§ GOAL OF THE EXERCISE:
Write out all of the following material word for word, with no changes.

§ LISTED ENTRIES:
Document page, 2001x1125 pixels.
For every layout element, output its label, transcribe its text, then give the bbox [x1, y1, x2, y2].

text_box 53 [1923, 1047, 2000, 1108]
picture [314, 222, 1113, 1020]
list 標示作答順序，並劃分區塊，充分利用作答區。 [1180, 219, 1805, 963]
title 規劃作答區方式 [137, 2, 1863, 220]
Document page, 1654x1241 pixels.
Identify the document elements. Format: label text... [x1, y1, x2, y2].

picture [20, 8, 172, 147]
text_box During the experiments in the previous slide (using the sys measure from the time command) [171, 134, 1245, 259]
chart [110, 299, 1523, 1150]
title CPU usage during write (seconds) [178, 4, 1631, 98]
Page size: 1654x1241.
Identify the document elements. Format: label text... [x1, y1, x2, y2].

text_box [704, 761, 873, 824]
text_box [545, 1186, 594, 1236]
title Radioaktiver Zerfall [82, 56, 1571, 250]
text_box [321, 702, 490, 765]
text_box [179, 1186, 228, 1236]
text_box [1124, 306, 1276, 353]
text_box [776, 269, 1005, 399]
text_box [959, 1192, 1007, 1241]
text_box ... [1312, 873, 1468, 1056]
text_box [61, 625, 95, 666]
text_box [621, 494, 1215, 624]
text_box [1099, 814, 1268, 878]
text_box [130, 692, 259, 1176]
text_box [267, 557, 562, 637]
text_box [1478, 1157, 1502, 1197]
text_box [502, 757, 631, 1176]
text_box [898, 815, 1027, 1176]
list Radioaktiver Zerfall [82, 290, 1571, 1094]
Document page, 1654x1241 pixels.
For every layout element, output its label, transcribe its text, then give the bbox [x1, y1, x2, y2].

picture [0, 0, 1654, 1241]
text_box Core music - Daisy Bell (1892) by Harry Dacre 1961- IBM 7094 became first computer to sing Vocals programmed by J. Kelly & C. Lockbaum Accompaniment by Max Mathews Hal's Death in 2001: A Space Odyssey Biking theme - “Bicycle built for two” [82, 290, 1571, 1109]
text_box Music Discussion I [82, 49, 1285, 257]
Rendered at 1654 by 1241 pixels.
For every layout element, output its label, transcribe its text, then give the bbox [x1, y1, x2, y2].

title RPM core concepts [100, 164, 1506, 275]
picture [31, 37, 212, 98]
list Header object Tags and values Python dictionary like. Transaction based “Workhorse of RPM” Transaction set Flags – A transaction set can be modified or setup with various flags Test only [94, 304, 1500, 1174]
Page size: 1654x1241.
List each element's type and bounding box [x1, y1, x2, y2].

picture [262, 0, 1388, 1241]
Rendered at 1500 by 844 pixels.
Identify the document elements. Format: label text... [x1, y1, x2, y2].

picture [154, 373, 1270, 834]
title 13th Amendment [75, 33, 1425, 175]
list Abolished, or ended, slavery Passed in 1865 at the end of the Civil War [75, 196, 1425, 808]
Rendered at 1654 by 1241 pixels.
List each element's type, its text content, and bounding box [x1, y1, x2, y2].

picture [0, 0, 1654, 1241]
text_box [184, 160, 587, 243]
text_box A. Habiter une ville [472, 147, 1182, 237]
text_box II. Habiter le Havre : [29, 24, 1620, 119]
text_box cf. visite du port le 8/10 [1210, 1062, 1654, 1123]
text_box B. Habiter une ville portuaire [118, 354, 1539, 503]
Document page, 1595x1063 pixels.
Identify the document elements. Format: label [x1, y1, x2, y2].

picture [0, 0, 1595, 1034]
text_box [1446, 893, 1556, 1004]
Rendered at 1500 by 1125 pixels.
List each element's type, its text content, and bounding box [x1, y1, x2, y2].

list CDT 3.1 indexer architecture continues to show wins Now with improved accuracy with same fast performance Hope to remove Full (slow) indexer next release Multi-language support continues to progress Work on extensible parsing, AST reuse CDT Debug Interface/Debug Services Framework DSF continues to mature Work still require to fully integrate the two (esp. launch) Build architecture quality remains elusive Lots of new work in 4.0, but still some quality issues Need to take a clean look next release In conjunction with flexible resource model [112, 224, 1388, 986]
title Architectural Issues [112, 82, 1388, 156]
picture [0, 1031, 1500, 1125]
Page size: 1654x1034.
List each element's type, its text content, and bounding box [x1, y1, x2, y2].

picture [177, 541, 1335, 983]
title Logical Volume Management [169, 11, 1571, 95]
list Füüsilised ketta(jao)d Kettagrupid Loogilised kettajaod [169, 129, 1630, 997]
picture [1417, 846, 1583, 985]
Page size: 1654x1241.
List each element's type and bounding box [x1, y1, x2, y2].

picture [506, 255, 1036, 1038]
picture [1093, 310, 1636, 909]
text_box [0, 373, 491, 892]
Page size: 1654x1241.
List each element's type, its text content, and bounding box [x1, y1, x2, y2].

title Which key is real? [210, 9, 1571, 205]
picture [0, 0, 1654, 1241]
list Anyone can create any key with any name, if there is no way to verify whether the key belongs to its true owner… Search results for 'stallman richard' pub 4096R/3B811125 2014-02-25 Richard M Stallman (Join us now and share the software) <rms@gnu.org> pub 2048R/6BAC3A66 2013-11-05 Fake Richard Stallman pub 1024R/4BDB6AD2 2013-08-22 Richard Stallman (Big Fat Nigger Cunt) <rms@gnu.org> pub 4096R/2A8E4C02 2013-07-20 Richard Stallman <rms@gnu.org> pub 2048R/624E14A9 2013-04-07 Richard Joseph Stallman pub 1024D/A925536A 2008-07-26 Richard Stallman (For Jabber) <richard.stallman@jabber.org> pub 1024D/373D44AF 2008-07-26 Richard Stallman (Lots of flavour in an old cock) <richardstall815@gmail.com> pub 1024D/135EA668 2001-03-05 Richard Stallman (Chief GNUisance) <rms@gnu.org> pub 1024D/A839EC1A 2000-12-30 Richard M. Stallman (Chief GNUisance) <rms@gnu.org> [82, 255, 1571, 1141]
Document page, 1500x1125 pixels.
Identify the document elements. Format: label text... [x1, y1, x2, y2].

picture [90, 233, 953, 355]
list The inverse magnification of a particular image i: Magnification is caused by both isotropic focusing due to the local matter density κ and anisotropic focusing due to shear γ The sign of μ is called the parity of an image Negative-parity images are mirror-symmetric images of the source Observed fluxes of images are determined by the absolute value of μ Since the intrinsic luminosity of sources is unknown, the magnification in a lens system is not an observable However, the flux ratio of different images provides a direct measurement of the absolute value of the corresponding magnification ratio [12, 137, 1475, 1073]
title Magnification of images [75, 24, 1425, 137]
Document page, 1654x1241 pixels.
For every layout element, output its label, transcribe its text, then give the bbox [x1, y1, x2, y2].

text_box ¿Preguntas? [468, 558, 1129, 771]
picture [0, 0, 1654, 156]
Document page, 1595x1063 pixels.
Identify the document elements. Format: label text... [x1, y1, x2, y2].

§ WRITTEN RESPONSE:
Document page, 2001x1125 pixels.
For every layout element, output its label, transcribe its text, then give the bbox [x1, y1, x2, y2].

text_box 53 [1923, 1047, 2000, 1108]
picture [314, 222, 1113, 1020]
list 標示作答順序，並劃分區塊，充分利用作答區。 [1180, 219, 1805, 963]
title 規劃作答區方式 [137, 2, 1863, 220]
Document page, 1654x1241 pixels.
Identify the document elements. Format: label text... [x1, y1, x2, y2].

picture [20, 8, 172, 147]
text_box During the experiments in the previous slide (using the sys measure from the time command) [171, 134, 1245, 259]
chart [110, 299, 1523, 1150]
title CPU usage during write (seconds) [178, 4, 1631, 98]
Page size: 1654x1241.
Identify the document elements. Format: label text... [x1, y1, x2, y2].

text_box [704, 761, 873, 824]
text_box [545, 1186, 594, 1236]
title Radioaktiver Zerfall [82, 56, 1571, 250]
text_box [321, 702, 490, 765]
text_box [179, 1186, 228, 1236]
text_box [1124, 306, 1276, 353]
text_box [776, 269, 1005, 399]
text_box [959, 1192, 1007, 1241]
text_box ... [1312, 873, 1468, 1056]
text_box [61, 625, 95, 666]
text_box [621, 494, 1215, 624]
text_box [1099, 814, 1268, 878]
text_box [130, 692, 259, 1176]
text_box [267, 557, 562, 637]
text_box [1478, 1157, 1502, 1197]
text_box [502, 757, 631, 1176]
text_box [898, 815, 1027, 1176]
list Radioaktiver Zerfall [82, 290, 1571, 1094]
Document page, 1654x1241 pixels.
For every layout element, output its label, transcribe its text, then give the bbox [x1, y1, x2, y2].

picture [0, 0, 1654, 1241]
text_box Core music - Daisy Bell (1892) by Harry Dacre 1961- IBM 7094 became first computer to sing Vocals programmed by J. Kelly & C. Lockbaum Accompaniment by Max Mathews Hal's Death in 2001: A Space Odyssey Biking theme - “Bicycle built for two” [82, 290, 1571, 1109]
text_box Music Discussion I [82, 49, 1285, 257]
Rendered at 1654 by 1241 pixels.
For every layout element, output its label, transcribe its text, then give the bbox [x1, y1, x2, y2].

title RPM core concepts [100, 164, 1506, 275]
picture [31, 37, 212, 98]
list Header object Tags and values Python dictionary like. Transaction based “Workhorse of RPM” Transaction set Flags – A transaction set can be modified or setup with various flags Test only [94, 304, 1500, 1174]
Page size: 1654x1241.
List each element's type and bounding box [x1, y1, x2, y2].

picture [262, 0, 1388, 1241]
Rendered at 1500 by 844 pixels.
Identify the document elements. Format: label text... [x1, y1, x2, y2].

picture [154, 373, 1270, 834]
title 13th Amendment [75, 33, 1425, 175]
list Abolished, or ended, slavery Passed in 1865 at the end of the Civil War [75, 196, 1425, 808]
Rendered at 1654 by 1241 pixels.
List each element's type, its text content, and bounding box [x1, y1, x2, y2].

picture [0, 0, 1654, 1241]
text_box [184, 160, 587, 243]
text_box A. Habiter une ville [472, 147, 1182, 237]
text_box II. Habiter le Havre : [29, 24, 1620, 119]
text_box cf. visite du port le 8/10 [1210, 1062, 1654, 1123]
text_box B. Habiter une ville portuaire [118, 354, 1539, 503]
Document page, 1595x1063 pixels.
Identify the document elements. Format: label [x1, y1, x2, y2].

picture [0, 0, 1595, 1034]
text_box [1446, 893, 1556, 1004]
Rendered at 1500 by 1125 pixels.
List each element's type, its text content, and bounding box [x1, y1, x2, y2].

list CDT 3.1 indexer architecture continues to show wins Now with improved accuracy with same fast performance Hope to remove Full (slow) indexer next release Multi-language support continues to progress Work on extensible parsing, AST reuse CDT Debug Interface/Debug Services Framework DSF continues to mature Work still require to fully integrate the two (esp. launch) Build architecture quality remains elusive Lots of new work in 4.0, but still some quality issues Need to take a clean look next release In conjunction with flexible resource model [112, 224, 1388, 986]
title Architectural Issues [112, 82, 1388, 156]
picture [0, 1031, 1500, 1125]
Page size: 1654x1034.
List each element's type, its text content, and bounding box [x1, y1, x2, y2].

picture [177, 541, 1335, 983]
title Logical Volume Management [169, 11, 1571, 95]
list Füüsilised ketta(jao)d Kettagrupid Loogilised kettajaod [169, 129, 1630, 997]
picture [1417, 846, 1583, 985]
Page size: 1654x1241.
List each element's type and bounding box [x1, y1, x2, y2].

picture [506, 255, 1036, 1038]
picture [1093, 310, 1636, 909]
text_box [0, 373, 491, 892]
Page size: 1654x1241.
List each element's type, its text content, and bounding box [x1, y1, x2, y2].

title Which key is real? [210, 9, 1571, 205]
picture [0, 0, 1654, 1241]
list Anyone can create any key with any name, if there is no way to verify whether the key belongs to its true owner… Search results for 'stallman richard' pub 4096R/3B811125 2014-02-25 Richard M Stallman (Join us now and share the software) <rms@gnu.org> pub 2048R/6BAC3A66 2013-11-05 Fake Richard Stallman pub 1024R/4BDB6AD2 2013-08-22 Richard Stallman (Big Fat Nigger Cunt) <rms@gnu.org> pub 4096R/2A8E4C02 2013-07-20 Richard Stallman <rms@gnu.org> pub 2048R/624E14A9 2013-04-07 Richard Joseph Stallman pub 1024D/A925536A 2008-07-26 Richard Stallman (For Jabber) <richard.stallman@jabber.org> pub 1024D/373D44AF 2008-07-26 Richard Stallman (Lots of flavour in an old cock) <richardstall815@gmail.com> pub 1024D/135EA668 2001-03-05 Richard Stallman (Chief GNUisance) <rms@gnu.org> pub 1024D/A839EC1A 2000-12-30 Richard M. Stallman (Chief GNUisance) <rms@gnu.org> [82, 255, 1571, 1141]
Document page, 1500x1125 pixels.
Identify the document elements. Format: label text... [x1, y1, x2, y2].

picture [90, 233, 953, 355]
list The inverse magnification of a particular image i: Magnification is caused by both isotropic focusing due to the local matter density κ and anisotropic focusing due to shear γ The sign of μ is called the parity of an image Negative-parity images are mirror-symmetric images of the source Observed fluxes of images are determined by the absolute value of μ Since the intrinsic luminosity of sources is unknown, the magnification in a lens system is not an observable However, the flux ratio of different images provides a direct measurement of the absolute value of the corresponding magnification ratio [12, 137, 1475, 1073]
title Magnification of images [75, 24, 1425, 137]
Document page, 1654x1241 pixels.
For every layout element, output its label, transcribe its text, then give the bbox [x1, y1, x2, y2].

text_box ¿Preguntas? [468, 558, 1129, 771]
picture [0, 0, 1654, 156]
Document page, 1595x1063 pixels.
Identify the document elements. Format: label text... [x1, y1, x2, y2].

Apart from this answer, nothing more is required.